I went out the next morning to look at the job. The wax paper had left some smooth areas where the eopxy had oozed up, and the boards had been close enough to the edges of the wax papaer to pick up some epoxy and adhere themselves to the workpiece. When I tried to lift the seatback from the table, I pulled up several pieces of butcher block paper with it - since I hadn't masked off the sides of the workpieces, the epoxy had dripped down the edges and under the workpiece. I think a lot of this will get trimmed off anyway on the next step, and I guess I'll just patch the rest with dry micro. I pulled off the peel ply and found a spot where the peel ply had curled up a bit. When I pulled the peel ply off, the curled epoxy stayed behind. I'll have to sand that off later.


I also poked my fingers in a few places moving seatback around - the loose fibers really are as sharp as needles.
Labels:
Chapter 4 - Bulkheads
Monday, May 16, 2011
Chapter 4 - Bulkheads
After finishing the epoxy hot box, I got a wild hair and decided I had to start something on the actual airplane.
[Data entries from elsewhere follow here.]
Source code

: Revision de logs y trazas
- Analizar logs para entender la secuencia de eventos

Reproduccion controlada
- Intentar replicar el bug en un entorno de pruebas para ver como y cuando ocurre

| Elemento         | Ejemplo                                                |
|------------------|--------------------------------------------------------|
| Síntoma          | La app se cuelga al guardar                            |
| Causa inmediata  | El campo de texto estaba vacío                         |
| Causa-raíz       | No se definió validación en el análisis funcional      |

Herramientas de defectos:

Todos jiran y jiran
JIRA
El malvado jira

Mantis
I dug through the boxes of foam and pulled out some of the high density last-a-foam (who comes up with these names, anyway?) I cut out the drawing for the F-28 panel and went to work with a razor knife.
I am using both the original drawings and the CAD printouts from Marc Zeitlin's site. I've seen some complaints about the original hand drawn drawings not always lining up, and I figured a CAD file would be more precise. Being able to cut up the CAD drawings while leaving the originals intact was a plus as well. I noticed that the two sets don't always line up, though, and figured the hand drawings were the authority when they didn't match up.
I was worried about get the bevel on the F-22 doubler just right since it was at such a shallow angle, but my trusty wood rasp got it right on the money.
I had seem some guys complaining about how hard it was to cut this foam and thought "how hard can it be? It's foam!" Well, there's foam, and then there's foam. The heavy density last-a foam is like sandstone - it took forever to get the F-28 cut out.
Flush with my success, I proceeded to go to work on the instrument lower panel section. I had to put a 1/4" spacer down the center of the CAD printout to get it to match the hand drawings. I quickly learned a few lessons; first, don't leave your original drawings under the foam panel you are cutting out. (Yep, I sliced right through them. Gonna have to tape them back together.) Second, hole saw drill bits are great for cutting out the corners if you can keep control of the drill bit. I left a few ugly corners that I'll have to fix after I glass the panel. Third, read the directions and notes before you begin. After I finished the lower panel, I realized that I had forgotten to add the extra 1/4" to the bottom that everyone says is needed to get it to fit. Crap. But all in all, nothing was unfixable at this stage:
After cutting out the bulkheads, I made sure to label all of the pieces, and marked the seatback with "front/back/top/bottom" as well. I had read about some builders accidently making the cutouts backwards, and didn't want to make the same mistake.